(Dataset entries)

*** Begin section ***

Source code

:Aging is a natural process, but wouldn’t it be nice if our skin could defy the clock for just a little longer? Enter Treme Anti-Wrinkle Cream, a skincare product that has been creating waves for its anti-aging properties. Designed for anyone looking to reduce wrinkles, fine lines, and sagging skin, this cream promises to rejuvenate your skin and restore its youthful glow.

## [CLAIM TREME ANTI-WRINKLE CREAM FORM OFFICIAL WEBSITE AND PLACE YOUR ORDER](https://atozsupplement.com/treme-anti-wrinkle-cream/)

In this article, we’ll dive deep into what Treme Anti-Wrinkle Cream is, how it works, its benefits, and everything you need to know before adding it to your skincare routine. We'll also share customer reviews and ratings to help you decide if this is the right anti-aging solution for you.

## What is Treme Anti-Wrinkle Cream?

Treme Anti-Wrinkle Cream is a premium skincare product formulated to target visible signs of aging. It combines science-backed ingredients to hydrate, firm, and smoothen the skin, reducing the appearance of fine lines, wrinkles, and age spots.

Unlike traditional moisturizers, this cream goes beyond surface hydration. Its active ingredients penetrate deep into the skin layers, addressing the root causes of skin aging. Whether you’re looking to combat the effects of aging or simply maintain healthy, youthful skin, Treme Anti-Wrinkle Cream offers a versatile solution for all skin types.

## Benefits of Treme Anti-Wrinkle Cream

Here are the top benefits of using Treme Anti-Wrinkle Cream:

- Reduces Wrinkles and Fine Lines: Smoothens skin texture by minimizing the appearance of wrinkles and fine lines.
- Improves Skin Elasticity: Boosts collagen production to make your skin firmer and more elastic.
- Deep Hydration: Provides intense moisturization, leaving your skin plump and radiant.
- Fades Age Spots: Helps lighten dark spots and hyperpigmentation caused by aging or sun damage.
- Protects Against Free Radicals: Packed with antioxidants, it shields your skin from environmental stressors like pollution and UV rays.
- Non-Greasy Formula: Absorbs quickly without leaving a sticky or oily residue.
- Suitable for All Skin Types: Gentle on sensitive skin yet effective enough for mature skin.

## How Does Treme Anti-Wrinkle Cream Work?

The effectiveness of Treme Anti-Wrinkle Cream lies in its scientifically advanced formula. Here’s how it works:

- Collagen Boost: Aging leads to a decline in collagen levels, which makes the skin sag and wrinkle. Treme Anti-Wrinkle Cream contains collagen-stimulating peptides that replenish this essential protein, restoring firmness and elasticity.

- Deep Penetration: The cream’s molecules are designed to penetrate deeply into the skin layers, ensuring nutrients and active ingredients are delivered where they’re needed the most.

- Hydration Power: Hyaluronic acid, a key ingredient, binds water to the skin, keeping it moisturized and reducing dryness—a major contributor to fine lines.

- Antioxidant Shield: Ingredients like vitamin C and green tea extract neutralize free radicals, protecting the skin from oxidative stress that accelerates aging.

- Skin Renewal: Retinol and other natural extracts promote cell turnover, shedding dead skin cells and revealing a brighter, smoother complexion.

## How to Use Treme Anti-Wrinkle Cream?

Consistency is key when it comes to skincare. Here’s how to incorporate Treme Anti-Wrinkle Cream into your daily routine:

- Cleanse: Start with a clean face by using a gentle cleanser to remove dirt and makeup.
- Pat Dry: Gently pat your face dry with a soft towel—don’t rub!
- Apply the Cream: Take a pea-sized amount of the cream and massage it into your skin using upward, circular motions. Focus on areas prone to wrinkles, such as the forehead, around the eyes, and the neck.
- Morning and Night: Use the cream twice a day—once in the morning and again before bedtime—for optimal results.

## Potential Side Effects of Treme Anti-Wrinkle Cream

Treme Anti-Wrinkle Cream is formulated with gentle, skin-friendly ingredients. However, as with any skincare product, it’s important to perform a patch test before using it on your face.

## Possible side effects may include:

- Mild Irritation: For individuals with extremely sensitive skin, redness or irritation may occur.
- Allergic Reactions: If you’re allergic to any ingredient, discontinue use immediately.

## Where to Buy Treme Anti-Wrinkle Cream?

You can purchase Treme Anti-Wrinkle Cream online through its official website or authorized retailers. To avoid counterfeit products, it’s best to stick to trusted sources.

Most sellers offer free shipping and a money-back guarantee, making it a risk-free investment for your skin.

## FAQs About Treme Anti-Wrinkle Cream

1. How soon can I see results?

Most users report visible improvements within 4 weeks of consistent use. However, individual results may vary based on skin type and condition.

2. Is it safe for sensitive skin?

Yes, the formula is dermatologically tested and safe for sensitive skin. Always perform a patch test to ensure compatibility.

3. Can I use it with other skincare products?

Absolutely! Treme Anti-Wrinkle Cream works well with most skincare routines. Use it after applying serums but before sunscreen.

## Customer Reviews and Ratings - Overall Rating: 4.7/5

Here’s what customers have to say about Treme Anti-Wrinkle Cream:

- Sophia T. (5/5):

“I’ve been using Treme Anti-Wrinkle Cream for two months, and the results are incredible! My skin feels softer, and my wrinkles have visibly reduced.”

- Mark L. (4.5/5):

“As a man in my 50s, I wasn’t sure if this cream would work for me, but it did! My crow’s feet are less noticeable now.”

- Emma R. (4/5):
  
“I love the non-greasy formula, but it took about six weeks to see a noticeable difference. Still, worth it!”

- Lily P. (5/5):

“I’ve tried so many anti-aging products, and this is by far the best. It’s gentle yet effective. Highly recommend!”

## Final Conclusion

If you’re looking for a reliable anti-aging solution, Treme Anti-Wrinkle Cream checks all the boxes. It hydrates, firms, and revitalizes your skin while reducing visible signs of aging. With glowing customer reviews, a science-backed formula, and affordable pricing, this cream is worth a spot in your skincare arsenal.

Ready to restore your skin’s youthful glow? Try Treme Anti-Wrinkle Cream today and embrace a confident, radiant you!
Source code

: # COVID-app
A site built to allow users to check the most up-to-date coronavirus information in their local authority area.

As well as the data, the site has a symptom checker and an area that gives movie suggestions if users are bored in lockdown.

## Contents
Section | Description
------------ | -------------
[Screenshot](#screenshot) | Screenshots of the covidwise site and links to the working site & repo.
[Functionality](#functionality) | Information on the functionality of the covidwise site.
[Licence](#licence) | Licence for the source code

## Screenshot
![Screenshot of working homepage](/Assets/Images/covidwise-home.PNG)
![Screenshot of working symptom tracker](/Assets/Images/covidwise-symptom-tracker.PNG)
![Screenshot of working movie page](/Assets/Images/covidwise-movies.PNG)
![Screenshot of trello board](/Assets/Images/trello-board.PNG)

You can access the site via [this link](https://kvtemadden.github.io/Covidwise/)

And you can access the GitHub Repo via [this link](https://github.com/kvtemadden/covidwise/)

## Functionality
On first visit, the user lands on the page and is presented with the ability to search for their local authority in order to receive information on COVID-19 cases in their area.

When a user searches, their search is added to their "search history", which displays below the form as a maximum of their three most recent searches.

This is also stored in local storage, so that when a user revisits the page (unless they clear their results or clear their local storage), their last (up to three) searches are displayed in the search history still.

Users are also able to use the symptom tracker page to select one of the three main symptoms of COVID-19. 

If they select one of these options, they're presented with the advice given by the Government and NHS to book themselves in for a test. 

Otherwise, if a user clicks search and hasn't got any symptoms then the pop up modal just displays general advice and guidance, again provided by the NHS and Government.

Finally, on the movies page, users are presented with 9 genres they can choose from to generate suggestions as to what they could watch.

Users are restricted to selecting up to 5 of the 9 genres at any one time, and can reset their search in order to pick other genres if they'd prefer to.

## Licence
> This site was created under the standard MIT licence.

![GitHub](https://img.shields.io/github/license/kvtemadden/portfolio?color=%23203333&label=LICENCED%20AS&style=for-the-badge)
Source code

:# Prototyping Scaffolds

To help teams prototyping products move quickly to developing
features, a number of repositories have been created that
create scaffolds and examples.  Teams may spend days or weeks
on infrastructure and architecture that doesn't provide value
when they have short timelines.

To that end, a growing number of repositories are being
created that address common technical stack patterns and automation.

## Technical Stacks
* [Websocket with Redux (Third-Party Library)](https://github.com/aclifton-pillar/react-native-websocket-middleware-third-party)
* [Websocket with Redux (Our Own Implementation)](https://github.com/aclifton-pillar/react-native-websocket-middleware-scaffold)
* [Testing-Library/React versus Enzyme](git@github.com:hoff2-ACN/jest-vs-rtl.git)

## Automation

*** End section ***

**Work item:** Reproduce the entries above exactly, but only the lines between the line holding "## FAQs About Treme Anti-Wrinkle Cream" and the line holding "A site built", inclusive.

**Reply:**
## FAQs About Treme Anti-Wrinkle Cream

1. How soon can I see results?

Most users report visible improvements within 4 weeks of consistent use. However, individual results may vary based on skin type and condition.

2. Is it safe for sensitive skin?

Yes, the formula is dermatologically tested and safe for sensitive skin. Always perform a patch test to ensure compatibility.

3. Can I use it with other skincare products?

Absolutely! Treme Anti-Wrinkle Cream works well with most skincare routines. Use it after applying serums but before sunscreen.

## Customer Reviews and Ratings - Overall Rating: 4.7/5

Here’s what customers have to say about Treme Anti-Wrinkle Cream:

- Sophia T. (5/5):

“I’ve been using Treme Anti-Wrinkle Cream for two months, and the results are incredible! My skin feels softer, and my wrinkles have visibly reduced.”

- Mark L. (4.5/5):

“As a man in my 50s, I wasn’t sure if this cream would work for me, but it did! My crow’s feet are less noticeable now.”

- Emma R. (4/5):
  
“I love the non-greasy formula, but it took about six weeks to see a noticeable difference. Still, worth it!”

- Lily P. (5/5):

“I’ve tried so many anti-aging products, and this is by far the best. It’s gentle yet effective. Highly recommend!”

## Final Conclusion

If you’re looking for a reliable anti-aging solution, Treme Anti-Wrinkle Cream checks all the boxes. It hydrates, firms, and revitalizes your skin while reducing visible signs of aging. With glowing customer reviews, a science-backed formula, and affordable pricing, this cream is worth a spot in your skincare arsenal.

Ready to restore your skin’s youthful glow? Try Treme Anti-Wrinkle Cream today and embrace a confident, radiant you!
Source code

: # COVID-app
A site built to allow users to check the most up-to-date coronavirus information in their local authority area.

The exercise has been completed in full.